Project 2: Developing a novel model of shift work in rats to determine how conflicts in “work” and light:dark schedules affect health.
In addition to our work with endocrine disruptors, I examine how disruptions to the timekeeping system via shift work impacts reproductive physiology and cognitive function. Female shift workers and transatlantic travelers are at risk for reproductive complications such as reduced conception rates, increased miscarriage rates, babies with smaller birth weight, and dysmenorrhea. This is a significant issue for women’s health as over 3 million women have flexible or shift work schedules. In collaboration with Dr. Paul Eubig, we are utilizing a complex cognitive task to model the attention requirements of shift work. Specifically, female rats train on this vigilance task during the day time during their normal time of rest. We then characterize performance on the task, neural expression of proteins that play a role in vigilance, and estrous cycle changes. We found that “working” female rats trained on a daytime task had disrupted estrous cycles. Furthermore, animals were able to “switch” or align their activity patterns to the daytime task performed better than those animals which remained nocturnal. This model is unique as it is one of the only models that mimics the attention requirements of certain types of shift work. Additionally, we are one of the only labs that applies this type of model to female animals. This will be a powerful tool for determining the mechanisms by which shift work or jet lag can lead to disrupted circadian rhythms, and provide a model for testing preventative measures for the negative impacts of shift work.
Project 3: Assess the impact of environmental exposures on sleep quality, depression, and hormone levels in midlife women.

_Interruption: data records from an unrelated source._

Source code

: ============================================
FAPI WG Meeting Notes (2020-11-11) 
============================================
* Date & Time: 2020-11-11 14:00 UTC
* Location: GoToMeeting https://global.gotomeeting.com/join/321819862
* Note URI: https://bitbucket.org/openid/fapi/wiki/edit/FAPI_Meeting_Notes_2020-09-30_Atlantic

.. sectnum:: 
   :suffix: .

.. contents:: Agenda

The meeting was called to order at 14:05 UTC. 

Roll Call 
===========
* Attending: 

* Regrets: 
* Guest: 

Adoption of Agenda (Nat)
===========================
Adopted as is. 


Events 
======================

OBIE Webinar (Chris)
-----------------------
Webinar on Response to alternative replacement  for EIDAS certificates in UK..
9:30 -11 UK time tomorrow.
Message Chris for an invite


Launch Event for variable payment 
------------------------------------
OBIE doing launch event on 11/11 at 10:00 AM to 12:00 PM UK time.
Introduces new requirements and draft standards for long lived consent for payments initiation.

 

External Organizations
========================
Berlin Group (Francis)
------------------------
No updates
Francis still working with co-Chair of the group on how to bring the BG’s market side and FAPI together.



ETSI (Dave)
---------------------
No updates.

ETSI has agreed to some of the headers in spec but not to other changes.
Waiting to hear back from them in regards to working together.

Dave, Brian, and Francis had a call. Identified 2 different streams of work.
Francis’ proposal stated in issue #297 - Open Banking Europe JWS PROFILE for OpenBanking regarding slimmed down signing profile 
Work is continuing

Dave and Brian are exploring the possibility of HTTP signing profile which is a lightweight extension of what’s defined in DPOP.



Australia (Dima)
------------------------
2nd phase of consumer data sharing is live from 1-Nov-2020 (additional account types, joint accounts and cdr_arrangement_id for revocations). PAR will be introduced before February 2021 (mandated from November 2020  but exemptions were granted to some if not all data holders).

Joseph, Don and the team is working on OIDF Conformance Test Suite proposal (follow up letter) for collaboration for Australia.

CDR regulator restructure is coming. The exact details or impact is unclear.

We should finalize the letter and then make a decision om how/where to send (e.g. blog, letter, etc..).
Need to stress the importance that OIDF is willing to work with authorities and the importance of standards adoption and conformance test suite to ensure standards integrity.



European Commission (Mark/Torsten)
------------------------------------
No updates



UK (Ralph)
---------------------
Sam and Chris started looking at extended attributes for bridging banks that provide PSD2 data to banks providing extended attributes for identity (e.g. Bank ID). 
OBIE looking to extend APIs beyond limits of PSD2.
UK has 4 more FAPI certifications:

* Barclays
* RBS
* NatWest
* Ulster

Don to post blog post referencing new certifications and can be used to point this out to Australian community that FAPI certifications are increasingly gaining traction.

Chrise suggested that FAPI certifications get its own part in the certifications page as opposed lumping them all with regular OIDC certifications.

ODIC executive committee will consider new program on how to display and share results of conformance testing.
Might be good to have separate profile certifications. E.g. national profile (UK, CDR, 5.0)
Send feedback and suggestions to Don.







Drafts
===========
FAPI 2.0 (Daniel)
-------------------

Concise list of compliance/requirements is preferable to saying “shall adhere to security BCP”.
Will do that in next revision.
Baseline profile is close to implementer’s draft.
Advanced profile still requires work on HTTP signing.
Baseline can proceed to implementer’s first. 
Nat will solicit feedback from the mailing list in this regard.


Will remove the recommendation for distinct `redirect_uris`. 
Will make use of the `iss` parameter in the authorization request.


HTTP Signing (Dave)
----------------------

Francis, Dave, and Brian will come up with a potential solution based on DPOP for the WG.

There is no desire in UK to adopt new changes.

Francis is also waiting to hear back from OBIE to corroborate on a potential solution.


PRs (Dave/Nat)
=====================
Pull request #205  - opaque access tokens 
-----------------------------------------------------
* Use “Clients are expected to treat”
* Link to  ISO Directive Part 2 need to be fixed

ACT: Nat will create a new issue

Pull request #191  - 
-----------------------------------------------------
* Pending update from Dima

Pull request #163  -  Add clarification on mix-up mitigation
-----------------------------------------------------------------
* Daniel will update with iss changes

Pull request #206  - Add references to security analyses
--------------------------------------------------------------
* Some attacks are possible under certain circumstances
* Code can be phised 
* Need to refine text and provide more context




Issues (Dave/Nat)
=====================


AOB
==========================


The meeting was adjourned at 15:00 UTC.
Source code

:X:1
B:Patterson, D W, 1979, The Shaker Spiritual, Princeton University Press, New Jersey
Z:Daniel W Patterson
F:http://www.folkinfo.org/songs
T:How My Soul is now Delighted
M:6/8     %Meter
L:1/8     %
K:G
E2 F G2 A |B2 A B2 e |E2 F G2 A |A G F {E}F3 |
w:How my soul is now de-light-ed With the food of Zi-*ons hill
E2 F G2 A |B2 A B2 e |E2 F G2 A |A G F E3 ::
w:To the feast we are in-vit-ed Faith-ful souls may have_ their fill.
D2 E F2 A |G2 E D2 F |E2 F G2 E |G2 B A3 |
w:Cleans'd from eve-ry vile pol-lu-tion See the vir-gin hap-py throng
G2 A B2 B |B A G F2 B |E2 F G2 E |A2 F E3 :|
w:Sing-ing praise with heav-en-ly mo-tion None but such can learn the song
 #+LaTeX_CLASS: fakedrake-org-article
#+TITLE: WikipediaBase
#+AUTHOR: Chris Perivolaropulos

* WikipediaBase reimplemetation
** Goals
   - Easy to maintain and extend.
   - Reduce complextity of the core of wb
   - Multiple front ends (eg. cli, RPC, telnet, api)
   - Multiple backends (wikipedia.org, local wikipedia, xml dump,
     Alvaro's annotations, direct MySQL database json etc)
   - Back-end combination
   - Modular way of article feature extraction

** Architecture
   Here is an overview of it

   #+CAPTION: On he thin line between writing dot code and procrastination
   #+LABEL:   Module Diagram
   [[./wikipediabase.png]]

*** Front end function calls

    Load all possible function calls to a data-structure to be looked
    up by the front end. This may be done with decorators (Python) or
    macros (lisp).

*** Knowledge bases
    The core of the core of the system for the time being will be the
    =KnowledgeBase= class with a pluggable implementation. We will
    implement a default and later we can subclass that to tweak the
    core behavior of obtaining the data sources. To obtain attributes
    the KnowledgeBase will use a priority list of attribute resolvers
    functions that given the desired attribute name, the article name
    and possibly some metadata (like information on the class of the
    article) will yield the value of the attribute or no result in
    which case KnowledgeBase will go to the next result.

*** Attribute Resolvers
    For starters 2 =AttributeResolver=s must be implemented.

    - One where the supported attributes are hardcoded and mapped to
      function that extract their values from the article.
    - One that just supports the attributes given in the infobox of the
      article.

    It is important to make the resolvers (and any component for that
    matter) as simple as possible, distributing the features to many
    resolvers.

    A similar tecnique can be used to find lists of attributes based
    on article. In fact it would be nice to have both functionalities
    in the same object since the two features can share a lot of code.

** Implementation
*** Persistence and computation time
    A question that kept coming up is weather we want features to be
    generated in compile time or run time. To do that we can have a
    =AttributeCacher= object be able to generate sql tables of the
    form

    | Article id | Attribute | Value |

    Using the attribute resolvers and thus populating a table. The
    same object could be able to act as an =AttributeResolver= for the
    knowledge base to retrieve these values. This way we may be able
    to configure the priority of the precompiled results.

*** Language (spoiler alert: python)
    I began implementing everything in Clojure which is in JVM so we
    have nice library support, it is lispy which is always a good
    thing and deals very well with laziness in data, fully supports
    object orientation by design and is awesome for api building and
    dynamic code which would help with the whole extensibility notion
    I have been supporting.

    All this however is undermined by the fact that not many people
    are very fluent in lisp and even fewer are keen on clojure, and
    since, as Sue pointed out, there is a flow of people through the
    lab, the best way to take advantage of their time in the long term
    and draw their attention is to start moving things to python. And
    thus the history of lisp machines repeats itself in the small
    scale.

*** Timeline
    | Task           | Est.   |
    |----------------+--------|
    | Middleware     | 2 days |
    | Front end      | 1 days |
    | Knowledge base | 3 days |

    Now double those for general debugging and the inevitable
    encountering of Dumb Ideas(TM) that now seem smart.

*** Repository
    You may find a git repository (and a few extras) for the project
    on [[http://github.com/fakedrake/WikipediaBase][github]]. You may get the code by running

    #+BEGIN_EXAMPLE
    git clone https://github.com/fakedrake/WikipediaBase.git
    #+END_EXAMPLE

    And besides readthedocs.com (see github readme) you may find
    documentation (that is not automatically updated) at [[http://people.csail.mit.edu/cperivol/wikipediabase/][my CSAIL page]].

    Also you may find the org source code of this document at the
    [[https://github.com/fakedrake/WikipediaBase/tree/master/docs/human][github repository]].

In collaboration with clinical researchers and epidemiologists our lab examines how environmental exposures to endocrine disrupting chemicals modifies sleep quality, depressive symptoms, and reproductive hormone concentrations in women undergoing the menopausal transition. Over 40% of perimenopausal women report sleep disruptions, however, the factors that impact sleep quality still remain widely unknown. Hypothalamic-pituitary-ovarian axis hormones, including estradiol and progesterone, are disrupted during aging and the perimenopausal transition, and their disruption has been linked to increase sleep disturbances and depression. However, it is unclear whether environmental exposures that may disrupt and/or mimic these hormones has an impact on sleep or depression in midlife women. Importantly, women are often exposed at higher levels to chemicals found in personal care products when compared to age-matched men, making them more susceptible to the endocrine disrupting properties of these chemicals. Our lab aims to close these gaps by investigating the impact of environmental exposures and hormone concentrations on sleep quality and depression. This crucial and unique work will identify factors that modulate major menopausal symptoms, including sleep quality and depression, thereby identifying potential therapeutic targets to improve the quality of life of aging women.